**Given data:**
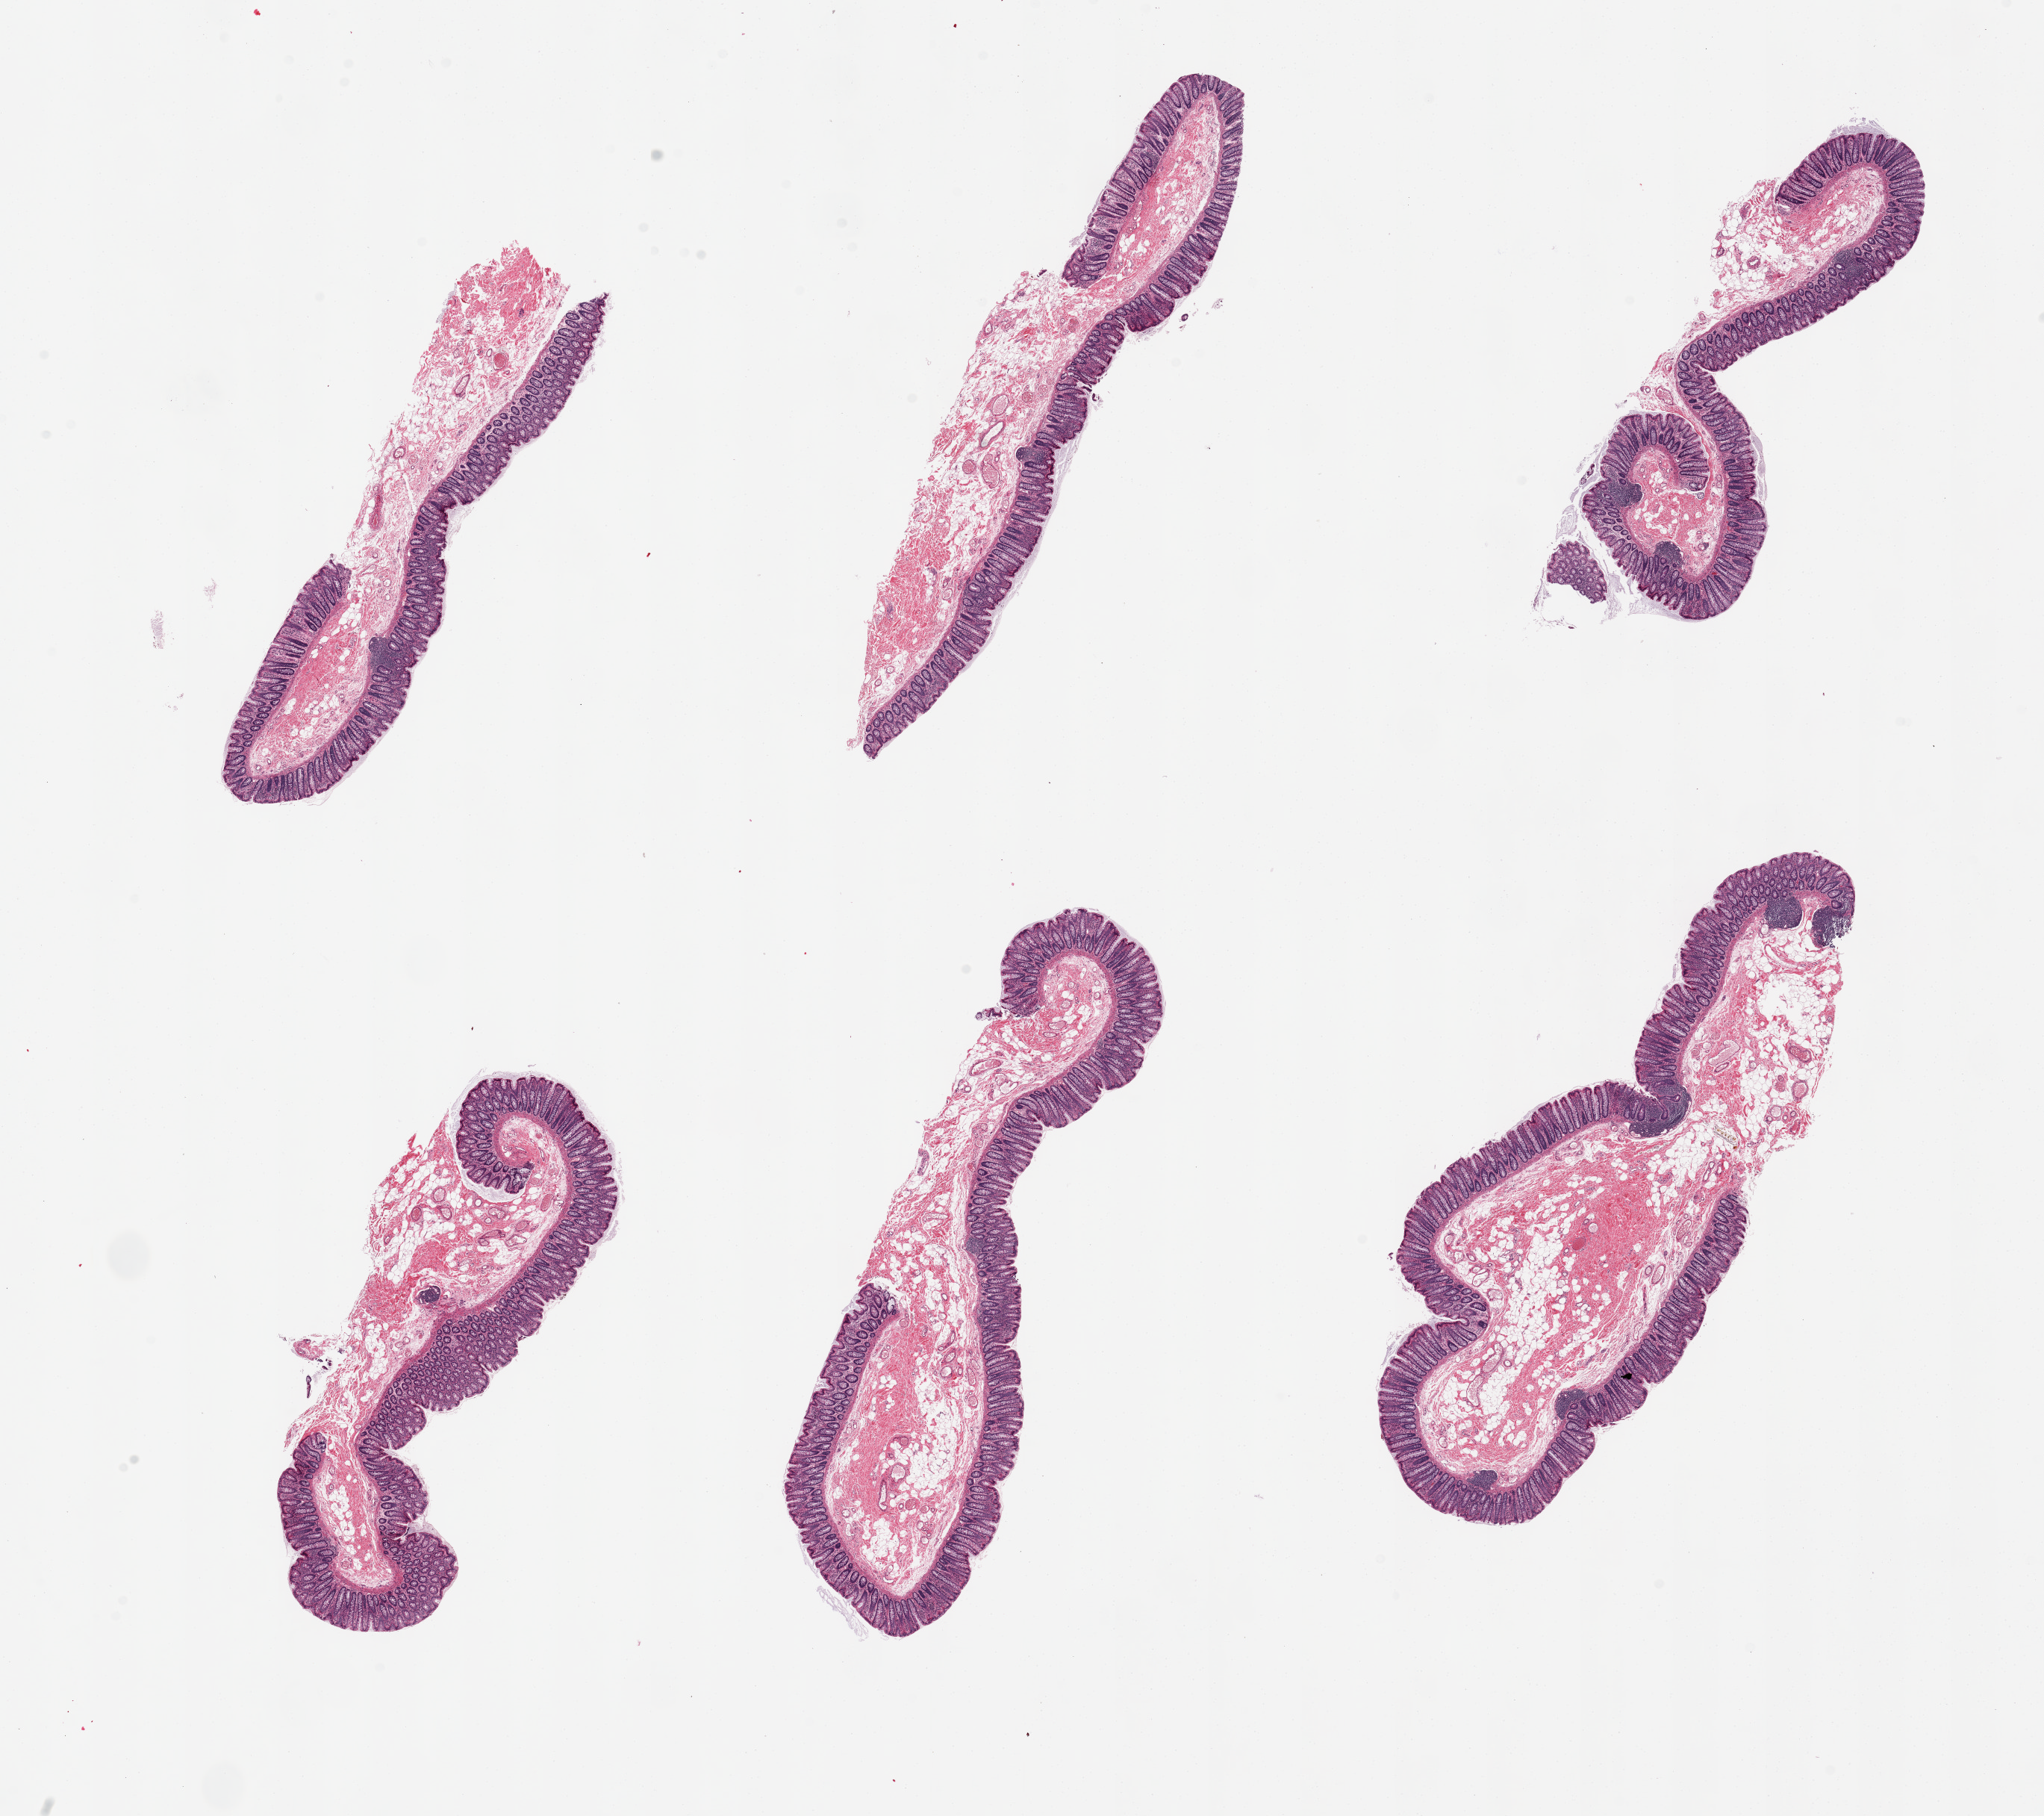
Whole-slide image, haematoxylin and eosin stain, whole scanned area (about 21.7 x 19.2 mm, slide scanned at 20x) shown as a low-resolution overview; PAXgene-fixed paraffin-embedded (PFPE) section; target tissue: transverse colon; donor tissue sample. Female donor.
Reviewer comment on this tissue sample: 6 pieces, up to 8x2mm; mucosa well preserved ~20% thickness.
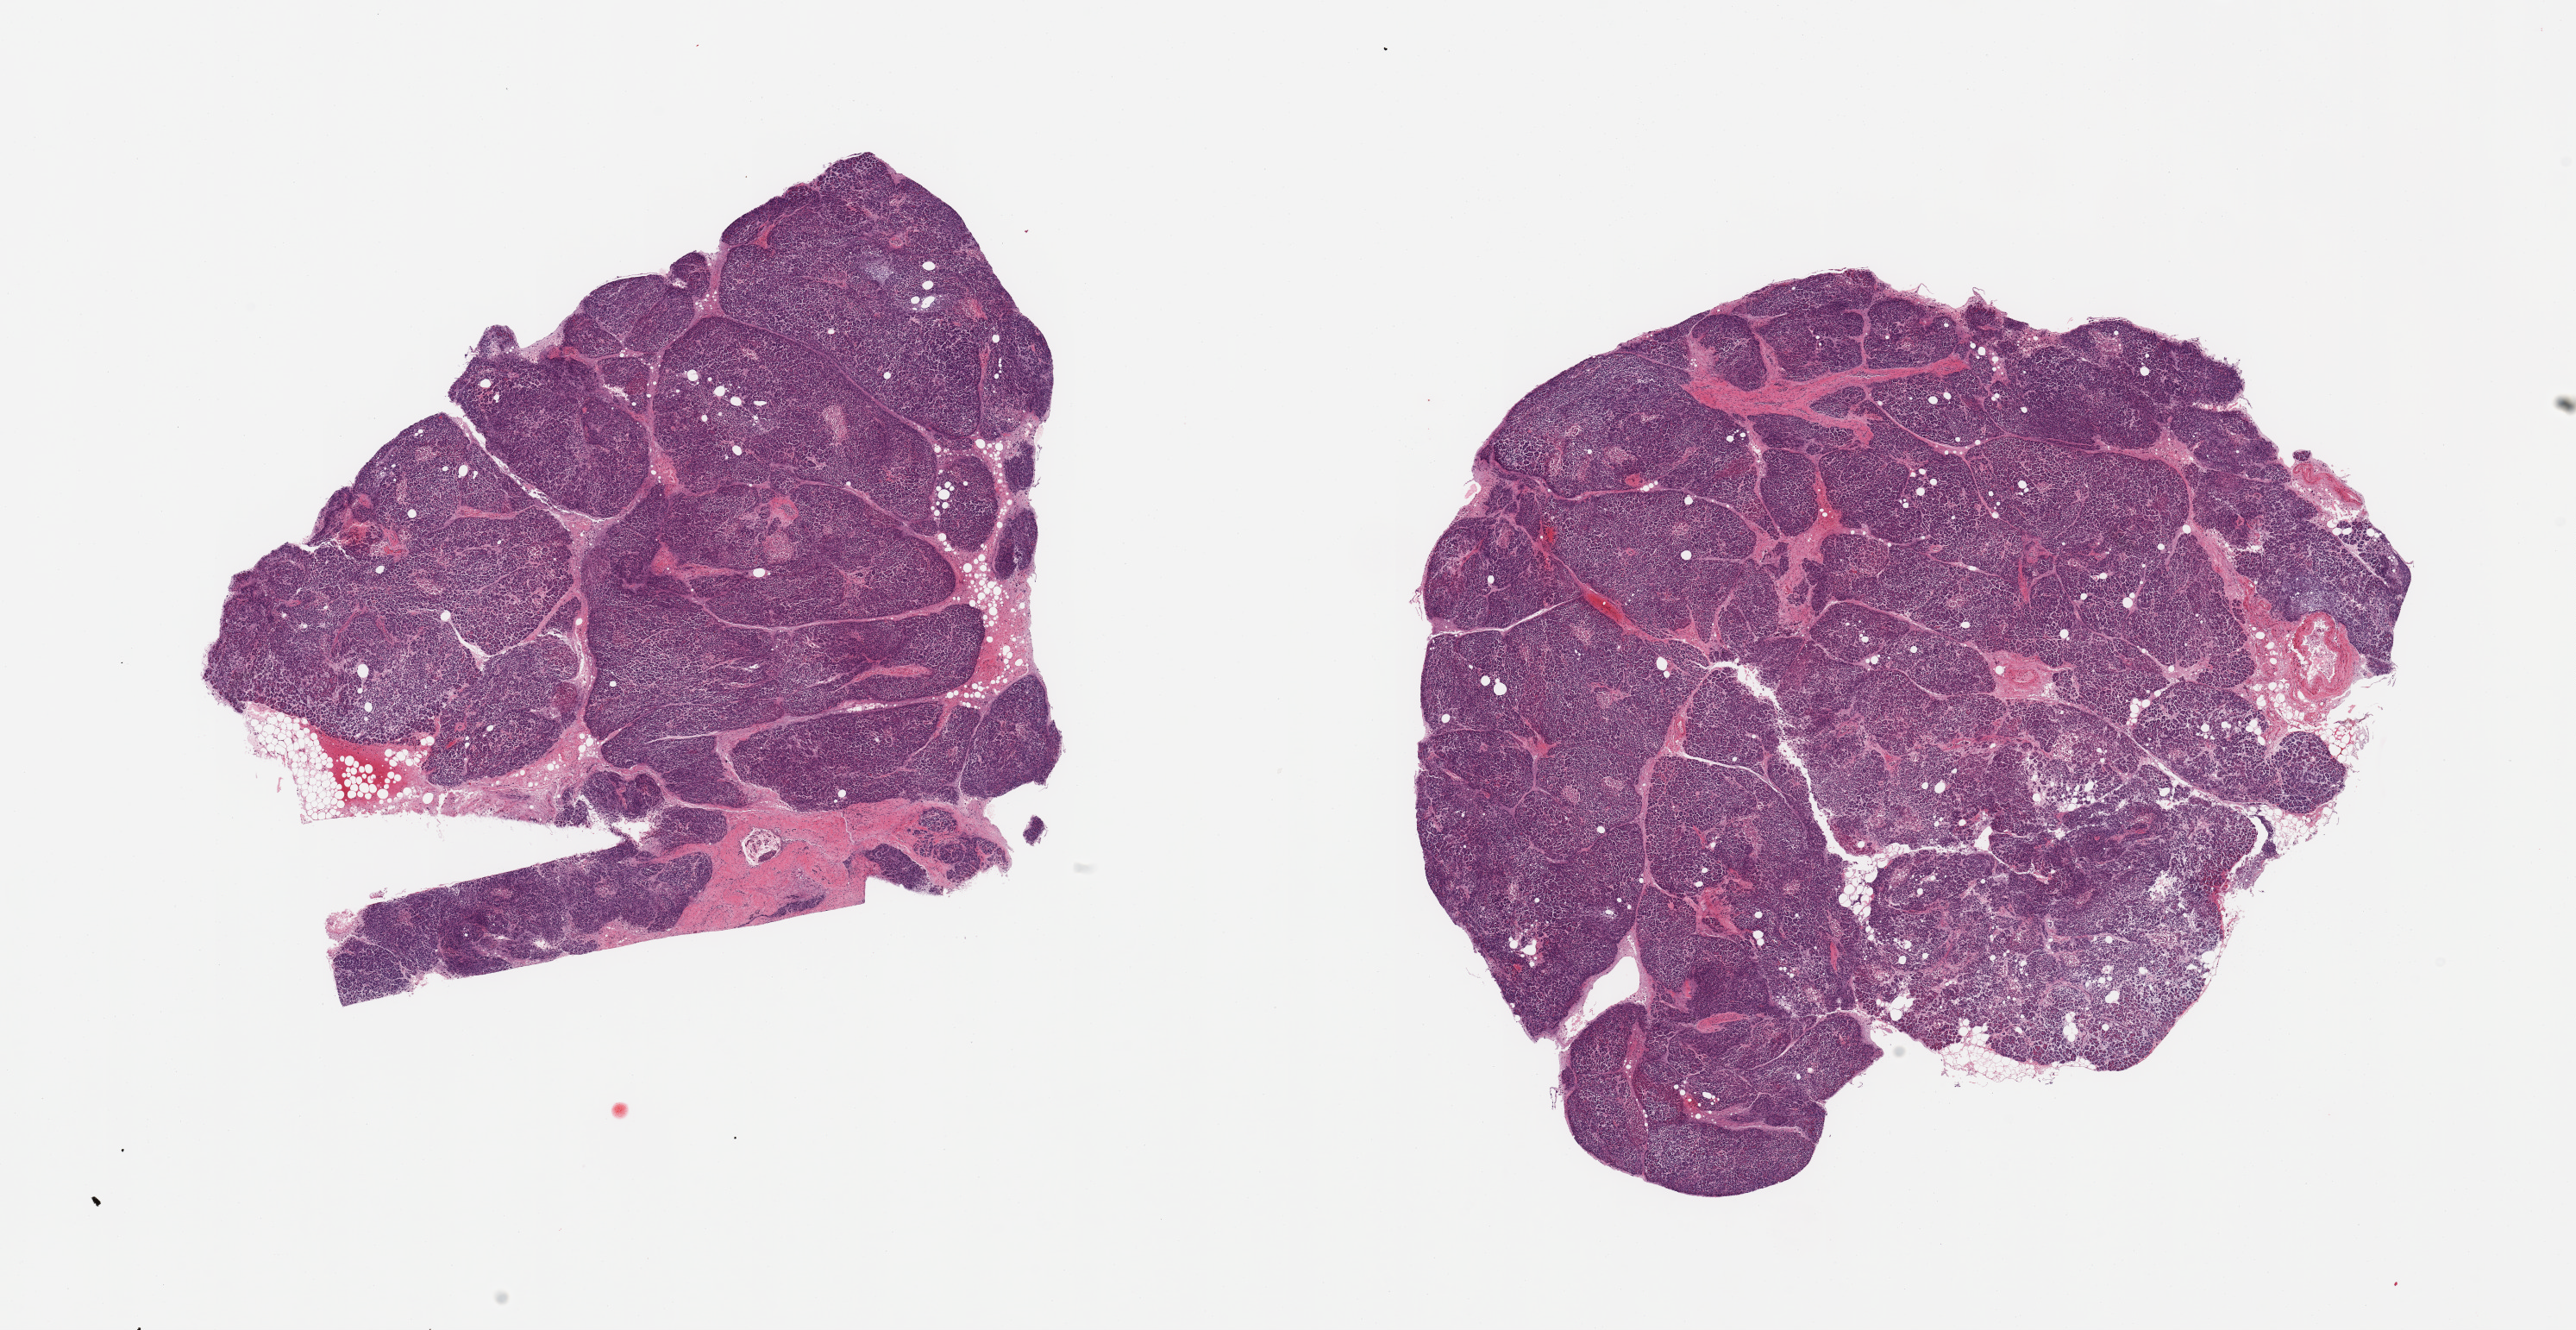
Hematoxylin and eosin (H&E) whole-slide image — low-resolution overview of the scanned area, about 23.6 x 12.2 mm (acquisition: 20x scan), PAXgene-fixed paraffin-embedded (PFPE) section, target tissue: pancreas, donor tissue sample.
Review note (as recorded): 2 pieces, moderate saponification, Islets badly degraded.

**What needs to be done:**
Please count up the lines above that include the string "pieces" and respond with the total alone.

**Output of the exercise:**
2